§ **Your task**:
From the entries below, give the number of lines where the word "صاحب" occurs, and nothing else.

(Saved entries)

+++

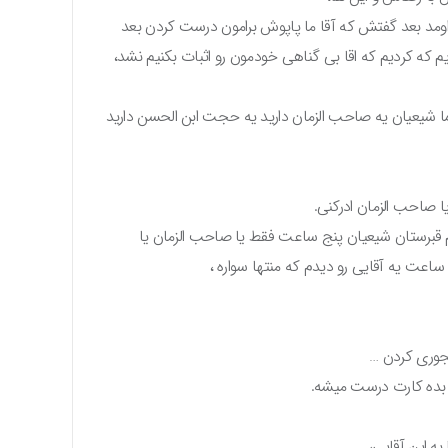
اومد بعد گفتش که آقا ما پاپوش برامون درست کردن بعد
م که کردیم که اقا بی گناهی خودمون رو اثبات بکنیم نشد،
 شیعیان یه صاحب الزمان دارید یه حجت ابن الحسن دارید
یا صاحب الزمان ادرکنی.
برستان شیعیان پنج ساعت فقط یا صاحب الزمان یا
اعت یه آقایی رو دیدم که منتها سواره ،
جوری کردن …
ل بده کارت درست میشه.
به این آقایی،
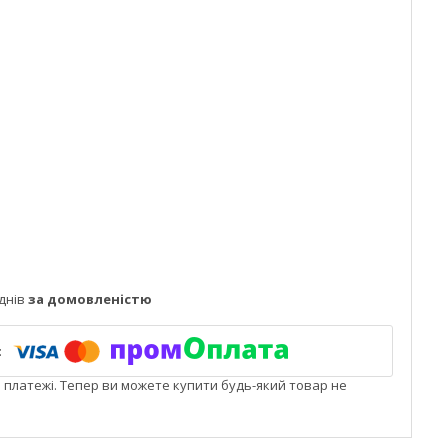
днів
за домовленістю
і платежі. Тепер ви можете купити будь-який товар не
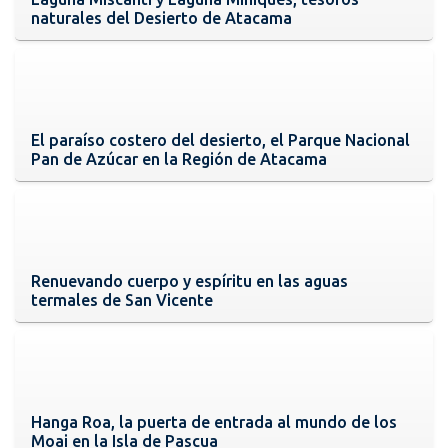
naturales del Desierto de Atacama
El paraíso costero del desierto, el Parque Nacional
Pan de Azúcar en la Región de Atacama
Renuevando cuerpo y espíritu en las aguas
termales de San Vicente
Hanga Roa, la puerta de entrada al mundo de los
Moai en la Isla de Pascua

+++

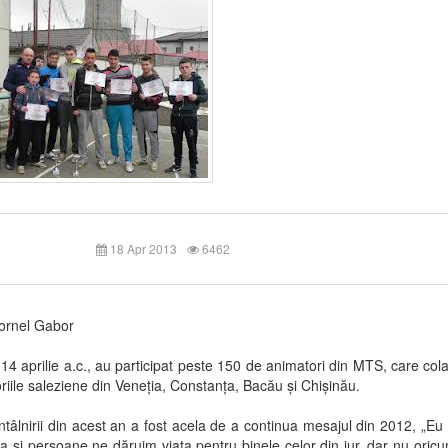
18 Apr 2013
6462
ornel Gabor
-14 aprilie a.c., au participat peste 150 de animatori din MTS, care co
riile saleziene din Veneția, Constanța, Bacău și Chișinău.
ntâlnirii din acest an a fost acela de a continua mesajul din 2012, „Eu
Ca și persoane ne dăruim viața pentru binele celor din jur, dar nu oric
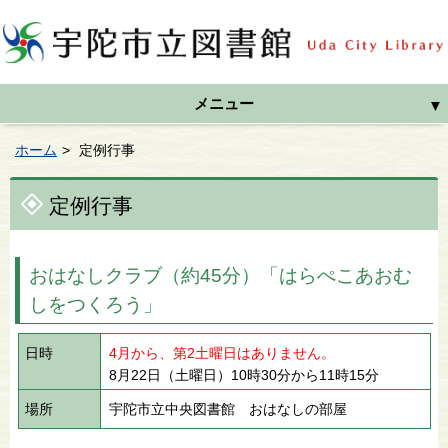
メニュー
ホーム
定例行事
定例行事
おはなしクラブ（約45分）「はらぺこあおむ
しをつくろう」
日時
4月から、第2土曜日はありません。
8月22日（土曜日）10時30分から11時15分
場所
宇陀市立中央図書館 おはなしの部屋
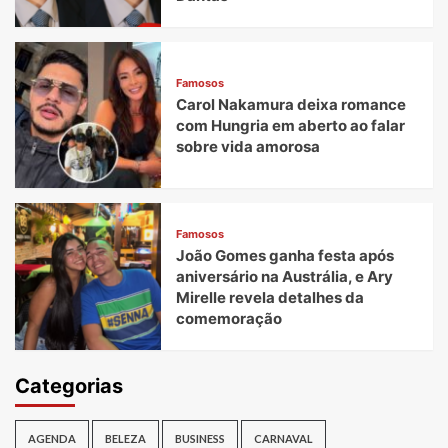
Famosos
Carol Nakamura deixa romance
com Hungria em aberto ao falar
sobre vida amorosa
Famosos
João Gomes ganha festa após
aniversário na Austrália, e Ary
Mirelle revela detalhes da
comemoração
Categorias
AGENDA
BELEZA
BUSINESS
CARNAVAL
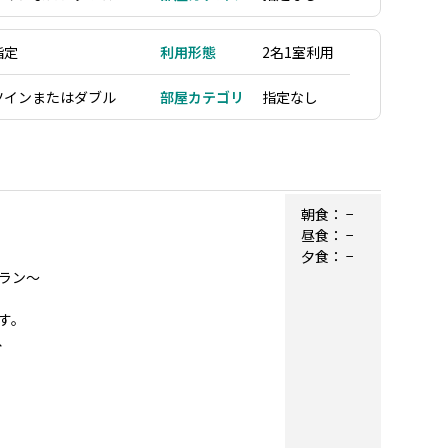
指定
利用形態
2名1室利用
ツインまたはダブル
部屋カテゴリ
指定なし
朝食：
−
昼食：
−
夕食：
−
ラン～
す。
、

+++

§ **Output of the exercise**:
3